### WHAT YOU SHOULD DO:
The lines from the start of the records below through the line containing "0.800 | | 0.800 | | | |" are to be copied exactly, both ends included, with nothing added.

* * *

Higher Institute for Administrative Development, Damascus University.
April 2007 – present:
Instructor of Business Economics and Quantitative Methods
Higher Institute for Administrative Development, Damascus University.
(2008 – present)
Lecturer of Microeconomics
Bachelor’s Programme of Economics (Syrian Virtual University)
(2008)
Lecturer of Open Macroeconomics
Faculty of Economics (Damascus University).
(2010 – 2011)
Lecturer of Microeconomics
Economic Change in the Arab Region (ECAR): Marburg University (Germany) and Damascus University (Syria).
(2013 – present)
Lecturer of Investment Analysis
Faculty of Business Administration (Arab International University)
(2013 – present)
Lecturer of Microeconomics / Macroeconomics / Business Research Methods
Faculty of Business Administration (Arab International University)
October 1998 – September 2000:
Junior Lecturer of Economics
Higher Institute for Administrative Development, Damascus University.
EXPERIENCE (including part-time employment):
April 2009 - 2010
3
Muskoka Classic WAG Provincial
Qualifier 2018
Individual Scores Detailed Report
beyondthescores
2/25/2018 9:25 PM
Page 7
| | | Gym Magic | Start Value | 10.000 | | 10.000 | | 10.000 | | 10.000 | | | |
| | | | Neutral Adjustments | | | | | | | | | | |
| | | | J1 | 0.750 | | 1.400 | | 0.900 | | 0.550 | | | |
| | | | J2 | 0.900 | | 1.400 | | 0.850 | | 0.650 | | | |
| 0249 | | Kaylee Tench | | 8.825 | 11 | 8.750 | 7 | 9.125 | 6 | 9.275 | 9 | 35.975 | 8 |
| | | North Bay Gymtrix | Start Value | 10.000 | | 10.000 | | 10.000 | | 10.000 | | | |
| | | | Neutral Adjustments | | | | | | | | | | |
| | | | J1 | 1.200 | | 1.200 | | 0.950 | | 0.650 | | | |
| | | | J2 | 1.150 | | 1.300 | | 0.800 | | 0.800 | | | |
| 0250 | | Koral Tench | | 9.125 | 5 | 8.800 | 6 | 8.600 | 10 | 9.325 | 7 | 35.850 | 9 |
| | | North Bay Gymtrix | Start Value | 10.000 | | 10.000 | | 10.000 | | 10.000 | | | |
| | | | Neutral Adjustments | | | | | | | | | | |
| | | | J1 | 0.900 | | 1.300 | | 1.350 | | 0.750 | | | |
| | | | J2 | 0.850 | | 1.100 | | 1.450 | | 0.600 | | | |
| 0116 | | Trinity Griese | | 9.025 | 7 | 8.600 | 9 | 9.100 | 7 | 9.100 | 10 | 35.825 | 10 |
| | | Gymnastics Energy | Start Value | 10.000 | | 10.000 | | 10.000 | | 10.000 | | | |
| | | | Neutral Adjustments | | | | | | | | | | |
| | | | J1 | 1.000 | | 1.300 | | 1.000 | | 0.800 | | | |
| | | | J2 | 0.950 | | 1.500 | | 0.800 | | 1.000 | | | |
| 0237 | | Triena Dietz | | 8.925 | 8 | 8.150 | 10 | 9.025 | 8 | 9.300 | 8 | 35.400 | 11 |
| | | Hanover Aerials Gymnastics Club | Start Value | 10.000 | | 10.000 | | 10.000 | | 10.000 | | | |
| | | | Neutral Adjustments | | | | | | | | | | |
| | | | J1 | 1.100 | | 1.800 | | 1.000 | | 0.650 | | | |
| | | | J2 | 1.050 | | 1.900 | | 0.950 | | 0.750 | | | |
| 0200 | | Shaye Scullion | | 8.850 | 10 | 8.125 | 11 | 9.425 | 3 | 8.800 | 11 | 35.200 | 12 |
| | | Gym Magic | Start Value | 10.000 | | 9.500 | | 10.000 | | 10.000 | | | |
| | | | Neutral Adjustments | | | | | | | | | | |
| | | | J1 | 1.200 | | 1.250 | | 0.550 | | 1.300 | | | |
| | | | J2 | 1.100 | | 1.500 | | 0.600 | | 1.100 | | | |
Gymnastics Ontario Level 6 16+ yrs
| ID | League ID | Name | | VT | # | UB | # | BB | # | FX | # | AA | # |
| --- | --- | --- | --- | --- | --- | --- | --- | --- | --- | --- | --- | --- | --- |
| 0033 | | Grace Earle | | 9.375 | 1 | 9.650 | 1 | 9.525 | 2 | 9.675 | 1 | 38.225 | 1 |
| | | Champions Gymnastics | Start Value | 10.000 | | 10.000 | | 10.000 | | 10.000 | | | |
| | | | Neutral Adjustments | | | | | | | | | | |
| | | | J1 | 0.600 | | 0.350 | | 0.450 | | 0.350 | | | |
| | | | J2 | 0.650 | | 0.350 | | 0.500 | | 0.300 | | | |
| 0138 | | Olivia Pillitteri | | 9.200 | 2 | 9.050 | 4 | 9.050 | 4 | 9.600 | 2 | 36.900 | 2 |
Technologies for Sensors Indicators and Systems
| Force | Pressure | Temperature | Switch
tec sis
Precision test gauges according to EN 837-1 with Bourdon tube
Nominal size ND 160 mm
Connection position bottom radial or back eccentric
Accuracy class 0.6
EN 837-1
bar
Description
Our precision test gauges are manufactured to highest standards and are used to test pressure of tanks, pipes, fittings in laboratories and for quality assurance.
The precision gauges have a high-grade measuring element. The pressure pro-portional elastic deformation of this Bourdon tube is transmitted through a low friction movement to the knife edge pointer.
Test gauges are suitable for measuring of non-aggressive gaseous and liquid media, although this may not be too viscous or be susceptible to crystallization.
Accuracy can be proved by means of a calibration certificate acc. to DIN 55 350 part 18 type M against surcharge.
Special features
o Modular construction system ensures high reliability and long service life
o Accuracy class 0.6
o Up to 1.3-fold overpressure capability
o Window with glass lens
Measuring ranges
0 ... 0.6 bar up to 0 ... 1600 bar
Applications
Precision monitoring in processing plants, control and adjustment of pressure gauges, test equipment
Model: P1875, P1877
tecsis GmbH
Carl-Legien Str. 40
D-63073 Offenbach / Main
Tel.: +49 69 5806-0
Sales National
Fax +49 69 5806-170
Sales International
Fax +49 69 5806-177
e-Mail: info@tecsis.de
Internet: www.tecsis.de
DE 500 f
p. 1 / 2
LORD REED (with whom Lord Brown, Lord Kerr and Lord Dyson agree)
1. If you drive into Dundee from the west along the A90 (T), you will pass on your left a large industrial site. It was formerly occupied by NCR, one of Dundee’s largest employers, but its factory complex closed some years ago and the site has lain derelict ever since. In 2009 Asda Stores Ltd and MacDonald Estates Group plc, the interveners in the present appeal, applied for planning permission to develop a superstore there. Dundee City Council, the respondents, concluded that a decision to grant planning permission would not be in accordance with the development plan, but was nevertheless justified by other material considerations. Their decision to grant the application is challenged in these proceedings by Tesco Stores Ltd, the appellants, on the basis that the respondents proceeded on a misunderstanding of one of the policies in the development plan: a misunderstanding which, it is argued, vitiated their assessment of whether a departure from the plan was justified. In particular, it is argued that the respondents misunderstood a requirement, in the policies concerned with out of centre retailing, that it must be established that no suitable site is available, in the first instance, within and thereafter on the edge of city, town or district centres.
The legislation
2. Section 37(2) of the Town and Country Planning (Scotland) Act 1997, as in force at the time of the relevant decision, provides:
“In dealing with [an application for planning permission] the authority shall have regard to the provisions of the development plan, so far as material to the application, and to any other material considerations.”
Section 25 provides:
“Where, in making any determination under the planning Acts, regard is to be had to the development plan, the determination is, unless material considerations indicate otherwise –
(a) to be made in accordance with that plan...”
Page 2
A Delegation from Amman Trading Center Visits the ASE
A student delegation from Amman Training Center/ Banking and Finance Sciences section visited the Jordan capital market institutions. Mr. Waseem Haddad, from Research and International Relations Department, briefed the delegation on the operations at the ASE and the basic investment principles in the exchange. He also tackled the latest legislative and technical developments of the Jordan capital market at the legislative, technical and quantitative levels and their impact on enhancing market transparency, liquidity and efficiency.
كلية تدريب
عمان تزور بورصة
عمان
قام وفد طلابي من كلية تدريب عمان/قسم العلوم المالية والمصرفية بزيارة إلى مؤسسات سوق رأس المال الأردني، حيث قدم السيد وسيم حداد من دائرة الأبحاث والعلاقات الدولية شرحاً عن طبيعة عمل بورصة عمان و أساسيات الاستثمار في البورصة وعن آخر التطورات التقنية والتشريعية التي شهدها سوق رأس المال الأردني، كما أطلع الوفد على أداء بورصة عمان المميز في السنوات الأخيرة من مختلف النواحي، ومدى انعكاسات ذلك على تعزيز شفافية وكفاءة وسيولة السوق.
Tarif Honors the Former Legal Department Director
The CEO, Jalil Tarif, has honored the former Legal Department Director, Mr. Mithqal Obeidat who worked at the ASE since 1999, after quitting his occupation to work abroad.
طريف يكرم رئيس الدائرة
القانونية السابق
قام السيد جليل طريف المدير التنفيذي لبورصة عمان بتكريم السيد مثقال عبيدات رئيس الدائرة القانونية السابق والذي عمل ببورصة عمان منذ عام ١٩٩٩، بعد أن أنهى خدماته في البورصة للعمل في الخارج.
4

* * *

### EXPECTED ANSWER:
Higher Institute for Administrative Development, Damascus University.
April 2007 – present:
Instructor of Business Economics and Quantitative Methods
Higher Institute for Administrative Development, Damascus University.
(2008 – present)
Lecturer of Microeconomics
Bachelor’s Programme of Economics (Syrian Virtual University)
(2008)
Lecturer of Open Macroeconomics
Faculty of Economics (Damascus University).
(2010 – 2011)
Lecturer of Microeconomics
Economic Change in the Arab Region (ECAR): Marburg University (Germany) and Damascus University (Syria).
(2013 – present)
Lecturer of Investment Analysis
Faculty of Business Administration (Arab International University)
(2013 – present)
Lecturer of Microeconomics / Macroeconomics / Business Research Methods
Faculty of Business Administration (Arab International University)
October 1998 – September 2000:
Junior Lecturer of Economics
Higher Institute for Administrative Development, Damascus University.
EXPERIENCE (including part-time employment):
April 2009 - 2010
3
Muskoka Classic WAG Provincial
Qualifier 2018
Individual Scores Detailed Report
beyondthescores
2/25/2018 9:25 PM
Page 7
| | | Gym Magic | Start Value | 10.000 | | 10.000 | | 10.000 | | 10.000 | | | |
| | | | Neutral Adjustments | | | | | | | | | | |
| | | | J1 | 0.750 | | 1.400 | | 0.900 | | 0.550 | | | |
| | | | J2 | 0.900 | | 1.400 | | 0.850 | | 0.650 | | | |
| 0249 | | Kaylee Tench | | 8.825 | 11 | 8.750 | 7 | 9.125 | 6 | 9.275 | 9 | 35.975 | 8 |
| | | North Bay Gymtrix | Start Value | 10.000 | | 10.000 | | 10.000 | | 10.000 | | | |
| | | | Neutral Adjustments | | | | | | | | | | |
| | | | J1 | 1.200 | | 1.200 | | 0.950 | | 0.650 | | | |
| | | | J2 | 1.150 | | 1.300 | | 0.800 | | 0.800 | | | |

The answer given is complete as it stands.